— begin STORED ROWS —
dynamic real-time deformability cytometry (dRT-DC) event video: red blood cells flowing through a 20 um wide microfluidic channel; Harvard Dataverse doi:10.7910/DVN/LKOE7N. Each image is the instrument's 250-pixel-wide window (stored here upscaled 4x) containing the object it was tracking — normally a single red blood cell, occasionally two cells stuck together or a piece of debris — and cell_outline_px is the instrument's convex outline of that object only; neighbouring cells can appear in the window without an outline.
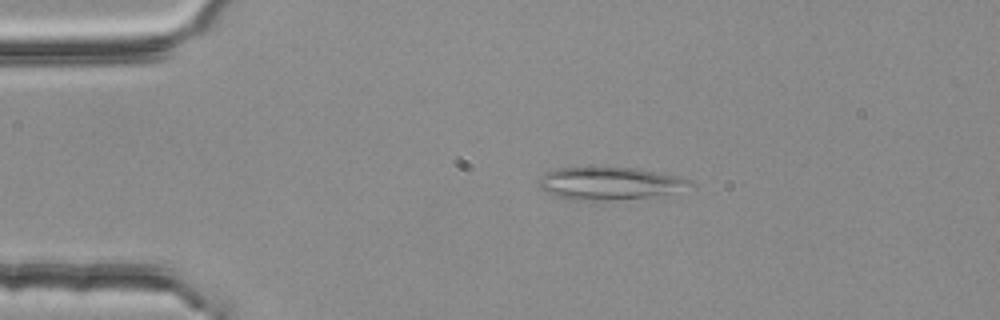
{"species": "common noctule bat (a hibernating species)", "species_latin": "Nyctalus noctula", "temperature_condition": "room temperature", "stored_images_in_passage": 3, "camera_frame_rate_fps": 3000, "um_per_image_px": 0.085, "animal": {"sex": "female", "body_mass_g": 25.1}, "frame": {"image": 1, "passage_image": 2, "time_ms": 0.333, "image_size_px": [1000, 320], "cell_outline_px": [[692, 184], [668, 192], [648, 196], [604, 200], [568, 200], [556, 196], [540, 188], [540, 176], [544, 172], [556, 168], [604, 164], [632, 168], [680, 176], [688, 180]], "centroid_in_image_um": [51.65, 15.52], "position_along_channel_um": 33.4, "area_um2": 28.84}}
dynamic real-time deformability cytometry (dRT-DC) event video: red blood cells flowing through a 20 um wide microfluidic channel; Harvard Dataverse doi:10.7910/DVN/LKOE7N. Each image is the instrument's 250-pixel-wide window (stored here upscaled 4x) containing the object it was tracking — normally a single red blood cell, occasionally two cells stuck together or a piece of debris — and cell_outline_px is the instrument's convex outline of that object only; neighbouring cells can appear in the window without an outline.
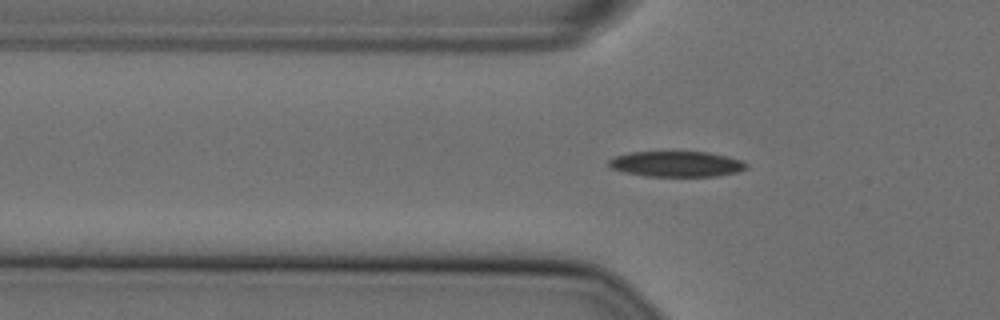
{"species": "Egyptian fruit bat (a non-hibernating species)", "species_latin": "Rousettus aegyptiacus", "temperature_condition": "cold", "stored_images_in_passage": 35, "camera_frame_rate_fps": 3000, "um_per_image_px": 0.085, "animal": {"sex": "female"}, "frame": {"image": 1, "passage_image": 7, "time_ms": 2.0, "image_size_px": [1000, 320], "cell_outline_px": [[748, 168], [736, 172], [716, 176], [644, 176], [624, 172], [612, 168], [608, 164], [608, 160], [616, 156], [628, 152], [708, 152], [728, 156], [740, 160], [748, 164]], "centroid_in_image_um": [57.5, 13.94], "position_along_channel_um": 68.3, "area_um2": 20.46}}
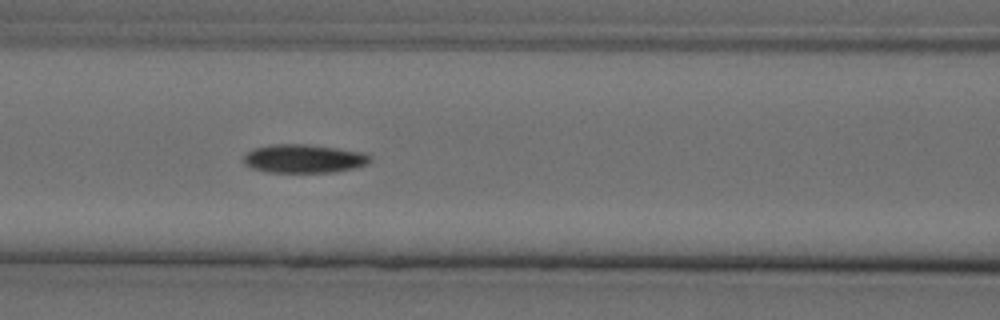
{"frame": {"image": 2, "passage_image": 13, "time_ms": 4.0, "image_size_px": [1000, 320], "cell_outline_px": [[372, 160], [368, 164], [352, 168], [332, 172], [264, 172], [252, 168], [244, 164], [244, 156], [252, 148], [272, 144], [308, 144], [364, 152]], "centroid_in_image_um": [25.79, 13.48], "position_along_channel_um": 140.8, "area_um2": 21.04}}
— end STORED ROWS —
> **WHAT IS EXPECTED**
Skip every picture and transcribe the data above exactly.

> **FULL OUTPUT**
dynamic real-time deformability cytometry (dRT-DC) event video: red blood cells flowing through a 20 um wide microfluidic channel; Harvard Dataverse doi:10.7910/DVN/LKOE7N. Each image is the instrument's 250-pixel-wide window (stored here upscaled 4x) containing the object it was tracking — normally a single red blood cell, occasionally two cells stuck together or a piece of debris — and cell_outline_px is the instrument's convex outline of that object only; neighbouring cells can appear in the window without an outline.
{"species": "common noctule bat (a hibernating species)", "species_latin": "Nyctalus noctula", "temperature_condition": "room temperature", "stored_images_in_passage": 3, "camera_frame_rate_fps": 3000, "um_per_image_px": 0.085, "animal": {"sex": "female", "body_mass_g": 25.1}, "frame": {"image": 1, "passage_image": 2, "time_ms": 0.333, "image_size_px": [1000, 320], "cell_outline_px": [[692, 184], [668, 192], [648, 196], [604, 200], [568, 200], [556, 196], [540, 188], [540, 176], [544, 172], [556, 168], [604, 164], [632, 168], [680, 176], [688, 180]], "centroid_in_image_um": [51.65, 15.52], "position_along_channel_um": 33.4, "area_um2": 28.84}}
dynamic real-time deformability cytometry (dRT-DC) event video: red blood cells flowing through a 20 um wide microfluidic channel; Harvard Dataverse doi:10.7910/DVN/LKOE7N. Each image is the instrument's 250-pixel-wide window (stored here upscaled 4x) containing the object it was tracking — normally a single red blood cell, occasionally two cells stuck together or a piece of debris — and cell_outline_px is the instrument's convex outline of that object only; neighbouring cells can appear in the window without an outline.
{"species": "Egyptian fruit bat (a non-hibernating species)", "species_latin": "Rousettus aegyptiacus", "temperature_condition": "cold", "stored_images_in_passage": 35, "camera_frame_rate_fps": 3000, "um_per_image_px": 0.085, "animal": {"sex": "female"}, "frame": {"image": 1, "passage_image": 7, "time_ms": 2.0, "image_size_px": [1000, 320], "cell_outline_px": [[748, 168], [736, 172], [716, 176], [644, 176], [624, 172], [612, 168], [608, 164], [608, 160], [616, 156], [628, 152], [708, 152], [728, 156], [740, 160], [748, 164]], "centroid_in_image_um": [57.5, 13.94], "position_along_channel_um": 68.3, "area_um2": 20.46}}
{"frame": {"image": 2, "passage_image": 13, "time_ms": 4.0, "image_size_px": [1000, 320], "cell_outline_px": [[372, 160], [368, 164], [352, 168], [332, 172], [264, 172], [252, 168], [244, 164], [244, 156], [252, 148], [272, 144], [308, 144], [364, 152]], "centroid_in_image_um": [25.79, 13.48], "position_along_channel_um": 140.8, "area_um2": 21.04}}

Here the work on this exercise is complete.